数日之后,瘟疫得到了有效控制,新发病例越来越少,康复者越来越多。冷清的街道逐渐恢复了往日的生气,南北酒楼也重新开门迎客。
这日,几位曾被病魔折磨、如今已然康复的百姓,提着自家产的鸡蛋、蔬菜,来到酒楼,非要当面感谢张南竹和绾绾的救命之恩。
一位白发老丈拉着张南竹的手,老泪纵横:“张老板,老板娘,多谢你们的救命良药啊!要不是你们,我这把老骨头,怕是就交代了!”
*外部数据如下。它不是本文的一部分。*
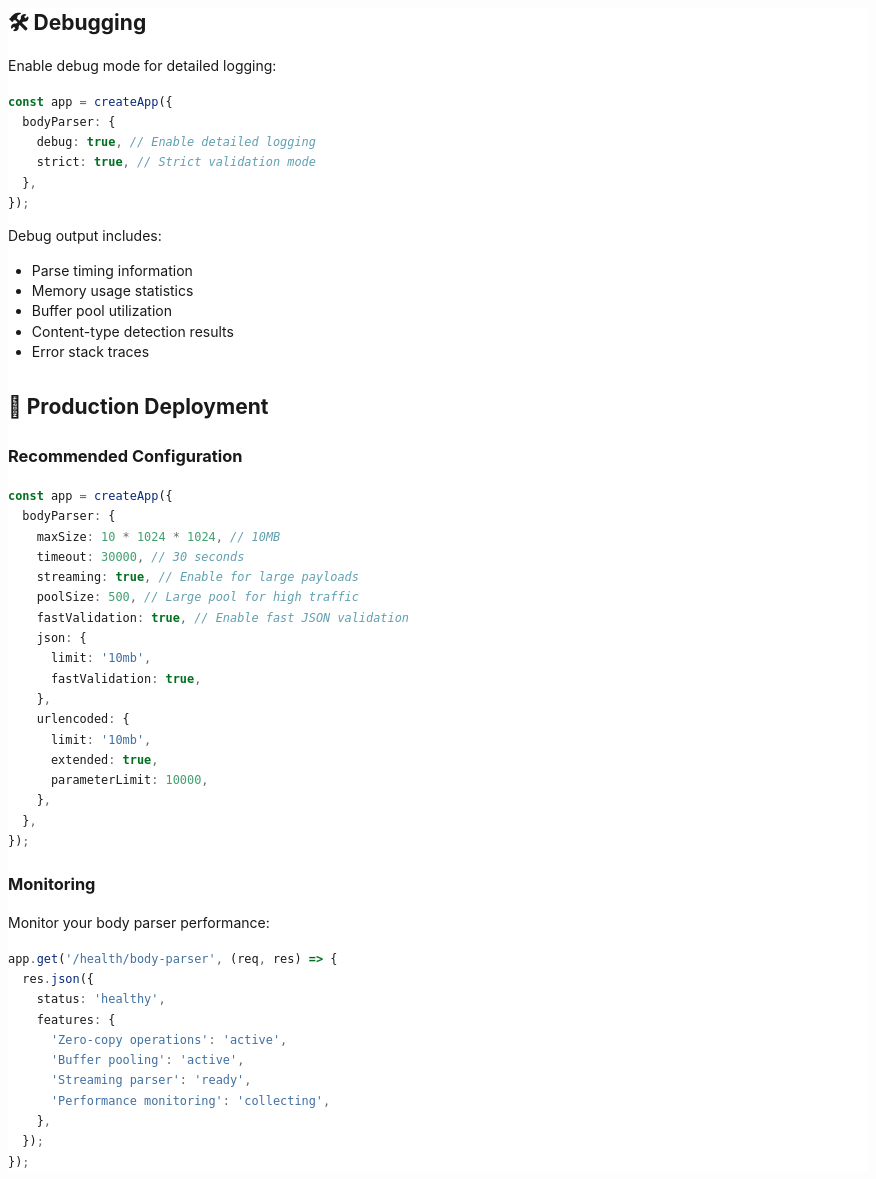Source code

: ## 🛠️ Debugging

Enable debug mode for detailed logging:

```typescript
const app = createApp({
  bodyParser: {
    debug: true, // Enable detailed logging
    strict: true, // Strict validation mode
  },
});
```

Debug output includes:

- Parse timing information
- Memory usage statistics
- Buffer pool utilization
- Content-type detection results
- Error stack traces

## 🚀 Production Deployment

### Recommended Configuration

```typescript
const app = createApp({
  bodyParser: {
    maxSize: 10 * 1024 * 1024, // 10MB
    timeout: 30000, // 30 seconds
    streaming: true, // Enable for large payloads
    poolSize: 500, // Large pool for high traffic
    fastValidation: true, // Enable fast JSON validation
    json: {
      limit: '10mb',
      fastValidation: true,
    },
    urlencoded: {
      limit: '10mb',
      extended: true,
      parameterLimit: 10000,
    },
  },
});
```

### Monitoring

Monitor your body parser performance:

```typescript
app.get('/health/body-parser', (req, res) => {
  res.json({
    status: 'healthy',
    features: {
      'Zero-copy operations': 'active',
      'Buffer pooling': 'active',
      'Streaming parser': 'ready',
      'Performance monitoring': 'collecting',
    },
  });
});
```

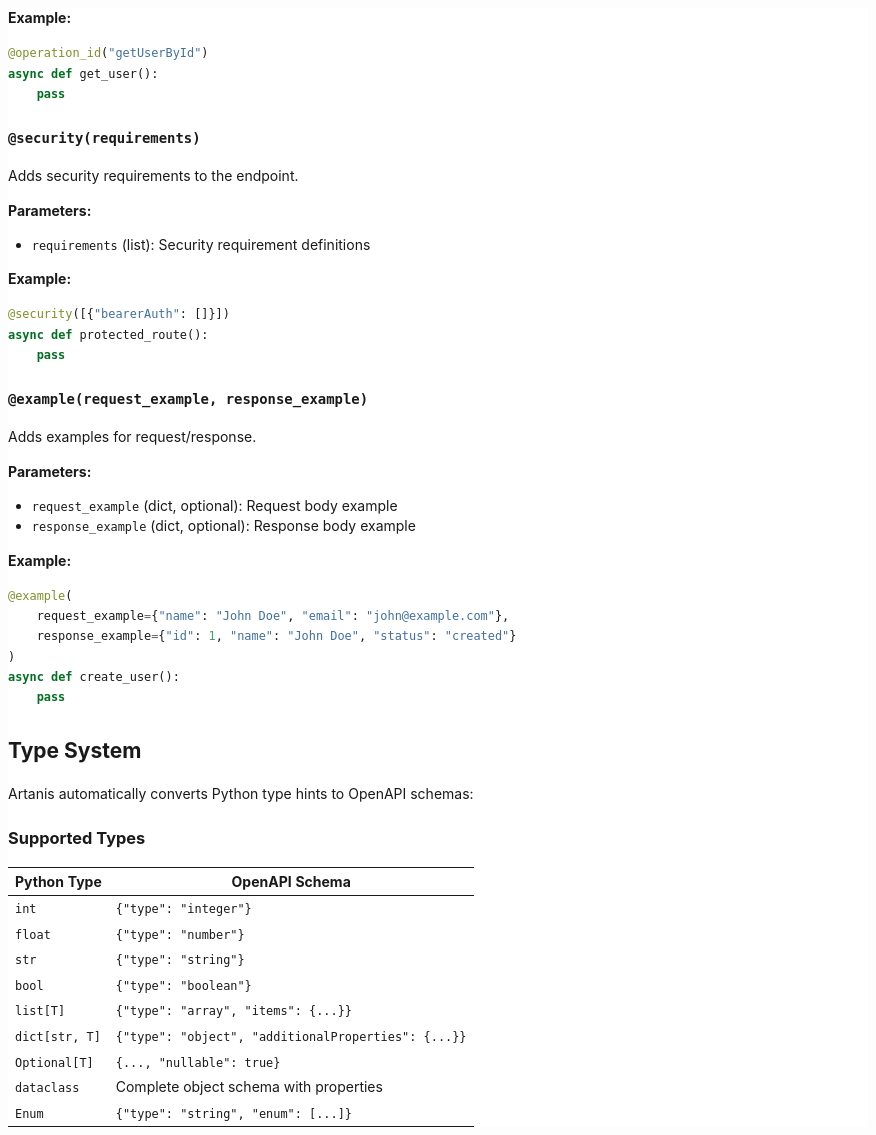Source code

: **Example:**
```python
@operation_id("getUserById")
async def get_user():
    pass
```

### `@security(requirements)`

Adds security requirements to the endpoint.

**Parameters:**
- `requirements` (list): Security requirement definitions

**Example:**
```python
@security([{"bearerAuth": []}])
async def protected_route():
    pass
```

### `@example(request_example, response_example)`

Adds examples for request/response.

**Parameters:**
- `request_example` (dict, optional): Request body example
- `response_example` (dict, optional): Response body example

**Example:**
```python
@example(
    request_example={"name": "John Doe", "email": "john@example.com"},
    response_example={"id": 1, "name": "John Doe", "status": "created"}
)
async def create_user():
    pass
```

## Type System

Artanis automatically converts Python type hints to OpenAPI schemas:

### Supported Types

| Python Type | OpenAPI Schema |
|-------------|----------------|
| `int` | `{"type": "integer"}` |
| `float` | `{"type": "number"}` |
| `str` | `{"type": "string"}` |
| `bool` | `{"type": "boolean"}` |
| `list[T]` | `{"type": "array", "items": {...}}` |
| `dict[str, T]` | `{"type": "object", "additionalProperties": {...}}` |
| `Optional[T]` | `{..., "nullable": true}` |
| `dataclass` | Complete object schema with properties |
| `Enum` | `{"type": "string", "enum": [...]}` |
一位带着孩子的妇人也是连连鞠躬:“是啊是啊!那药真灵!孩子喝完就不烧了!你们真是活菩萨啊!”
张南竹和绾绾连忙将众人扶起,脸上带着谦和的笑容。
张南竹摆摆手,语气轻松地说道:“各位乡亲言重了,我们哪是什么活菩萨?不过是凑巧知道个祖上传下来的老方子,碰巧管用罢了。大家没事就好,没事就好!”
绾绾也笑着接口:“就是,都是街坊邻居,互相帮衬是应该的。这些东西大家快拿回去,留给家里人补补身子。以后常来店里坐坐,照顾生意就行!”
他们再三推辞,坚决不收礼物,只将功劳推给那莫须有的祖传秘方。
众人见他们态度坚决,且确实不像居功自傲之人,只好千恩万谢地离去,心中对这对神秘的酒楼老板夫妇,更是充满了感激与敬意。
看着众人离去的背影,张南竹和绾绾相视一笑,转身回到柜台后,一个继续打他的盹,一个继续算她的账,仿佛之前那场关乎数百人性命的救治,只是这平凡日子里一段微不足道的小插曲。